Congresswoman Karen Bass is throwing her support behind former Vice President Joe Biden. Though she made it clear that her endorsement is not on behalf of the Congressional Black Caucus of which she is the chairwoman, her personal decision is in step with a number of its members who endorsed the long-time politician within the last week.

On Friday morning, Bass told the Associated Press, “It’s very clear to me that he is the best person, not just to beat Trump, but he is the person to lead at this time. I think him having a long-standing history of working with African American communities, most notably in his own state but around the country, was qualitatively different from the other candidates.”

Bass also said, according to the Washington Post, that the support Biden is currently receiving from members of the African American community has to do with “a survival vote,” given the critical nature of the 2020 election. 

“I cannot say it enough: Black women are concerned about saving this country,” said Rep. Karen Bass (D-Calif.). “This is not about who I’m falling in love with. This is about who is going to protect my children and grandchildren.” 

HOLLYWOOD, CALIFORNIA – NOVEMBER 16: U.S. Representative for California’s 37th congressional district, Karen Bass speaks onstage during the National Night To End Youth Homelessness event held at Hollywood United Methodist Church on November 16, 2019 in Hollywood, California. (Photo by Michael Tran/Getty Images)

Bass admitted that she was reluctant to back the former senator from Delaware while CBC members Kamala Harris and Cory Booker were also vying to become the country’s next leader. After their withdrawal from the race, however, Biden became her preferred choice. Much like other Black Democrats before her, she cited Biden’s familiarity with the community.

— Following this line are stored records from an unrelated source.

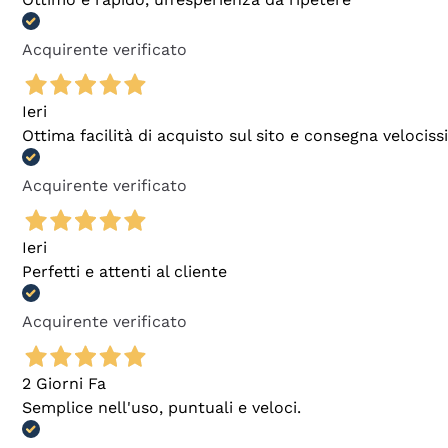
Acquirente verificato
Ieri
Ottima facilità di acquisto sul sito e consegna velocis
Acquirente verificato
Ieri
Perfetti e attenti al cliente
Acquirente verificato
2 Giorni Fa
Semplice nell'uso, puntuali e veloci.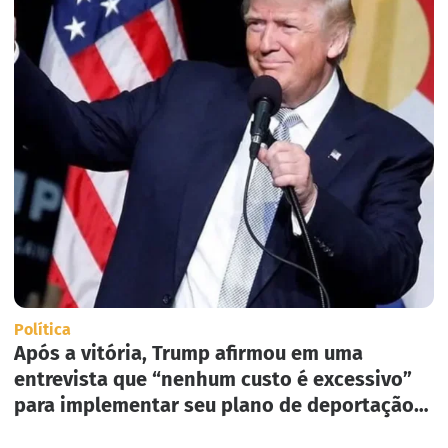
Política
Após a vitória, Trump afirmou em uma
entrevista que “nenhum custo é excessivo”
para implementar seu plano de deportação
em massa nos Estados Unidos.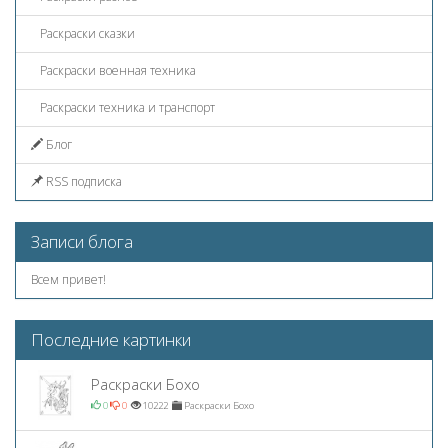
Раскраски сказки
Раскраски военная техника
Раскраски техника и транспорт
Блог
RSS подписка
Записи блога
Всем привет!
Последние картинки
Раскраски Бохо
0
0
10222
Раскраски Бохо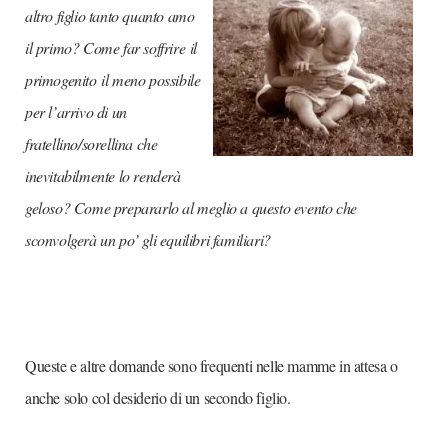
altro figlio tanto quanto amo
il primo? Come far soffrire il
primogenito il meno possibile
per l’arrivo di un
fratellino/sorellina che
inevitabilmente lo renderà
geloso? Come prepararlo al meglio a questo evento che
sconvolgerà un po’ gli equilibri familiari?
Queste e altre domande sono frequenti nelle mamme in attesa o
anche solo col desiderio di un secondo figlio.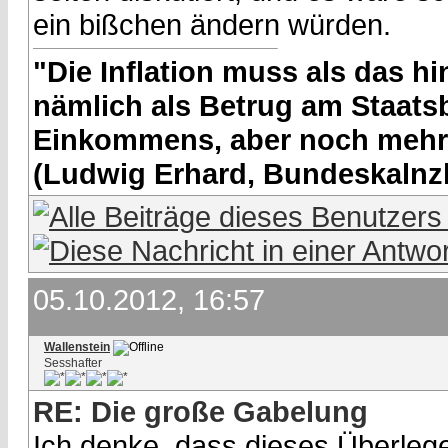
ein bißchen ändern würden.
"Die Inflation muss als das hin
nämlich als Betrug am Staatsb
Einkommens, aber noch mehr 
(Ludwig Erhard, Bundeskalnzl
05.10.2012, 16:57
Wallenstein
Sesshafter
RE: Die große Gabelung
Ich denke, dass dieses Überlege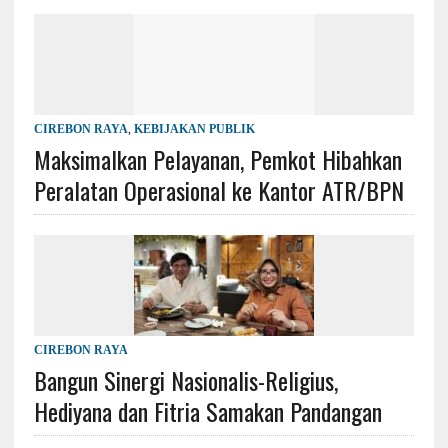
CIREBON RAYA
,
KEBIJAKAN PUBLIK
Maksimalkan Pelayanan, Pemkot Hibahkan
Peralatan Operasional ke Kantor ATR/BPN
CIREBON RAYA
Bangun Sinergi Nasionalis-Religius,
Hediyana dan Fitria Samakan Pandangan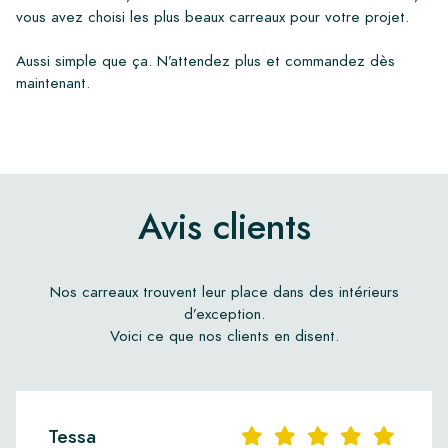
vous avez choisi les plus beaux carreaux pour votre projet.
Aussi simple que ça. N’attendez plus et commandez dès
maintenant.
Avis clients
Nos carreaux trouvent leur place dans des intérieurs
d’exception.
Voici ce que nos clients en disent.
Tessa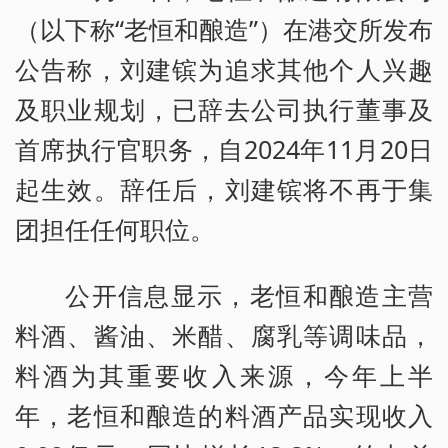
（以下称“老恒和酿造”）在港交所发布
公告称，刘建镔为追求其他个人兴趣
及职业规划，已辞去公司执行董事及
首席执行官职务，自2024年11月20日
起生效。辞任后，刘建镔将不再于集
团担任任何职位。
公开信息显示，老恒和酿造主营
料酒、酱油、米醋、腐乳等调味品，
料酒为其重要收入来源，今年上半
年，老恒和酿造的料酒产品实现收入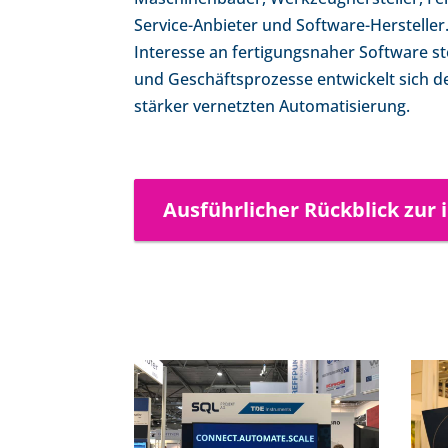
Service-Anbieter und Software-Hersteller
Interesse an fertigungsnaher Software st
und Geschäftsprozesse entwickelt sich d
stärker vernetzten Automatisierung.
Ausführlicher Rückblick zur 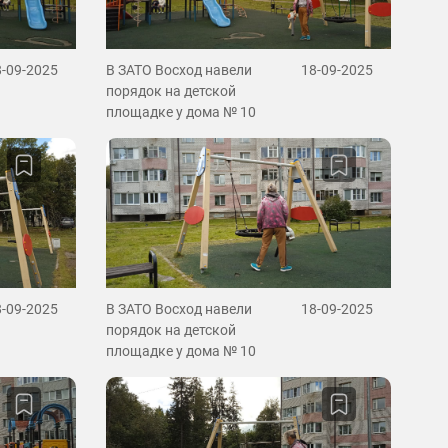
8-09-2025
В ЗАТО Восход навели
18-09-2025
порядок на детской
площадке у дома № 10
8-09-2025
В ЗАТО Восход навели
18-09-2025
порядок на детской
площадке у дома № 10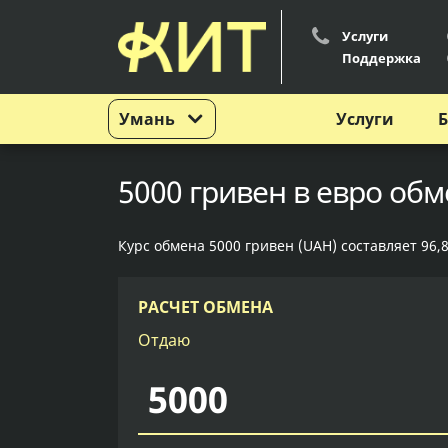
Услуги
Поддержка
Умань
Услуги
Б
5000 гривен в евро обм
Курс обмена 5000 гривен (UAH) составляет 96,8
РАСЧЕТ ОБМЕНА
Отдаю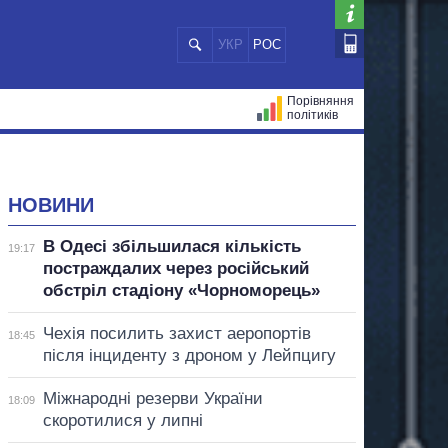
УКР
РОС
Порівняння
політиків
ЦІЙ
МЕРИ МІСТ
ВСІ ПЕРСОНИ
НОВИНИ
В Одесі збільшилася кількість
19:17
постраждалих через російський
обстріл стадіону «Чорноморець»
Чехія посилить захист аеропортів
18:45
після інциденту з дроном у Лейпцигу
Міжнародні резерви України
18:09
скоротилися у липні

The Post reporter wrote that Bass noted other campaigns had not been in touch with the Congressional Black Caucus in the way that Biden had, and during a visit with her to a Roscoe’s Chicken and Waffle located a South Central Los Angeles neighborhood that makes up her district, the current frontrunner was able to “easily interact with people, the way he was able to communicate empathy, concern, and interest.”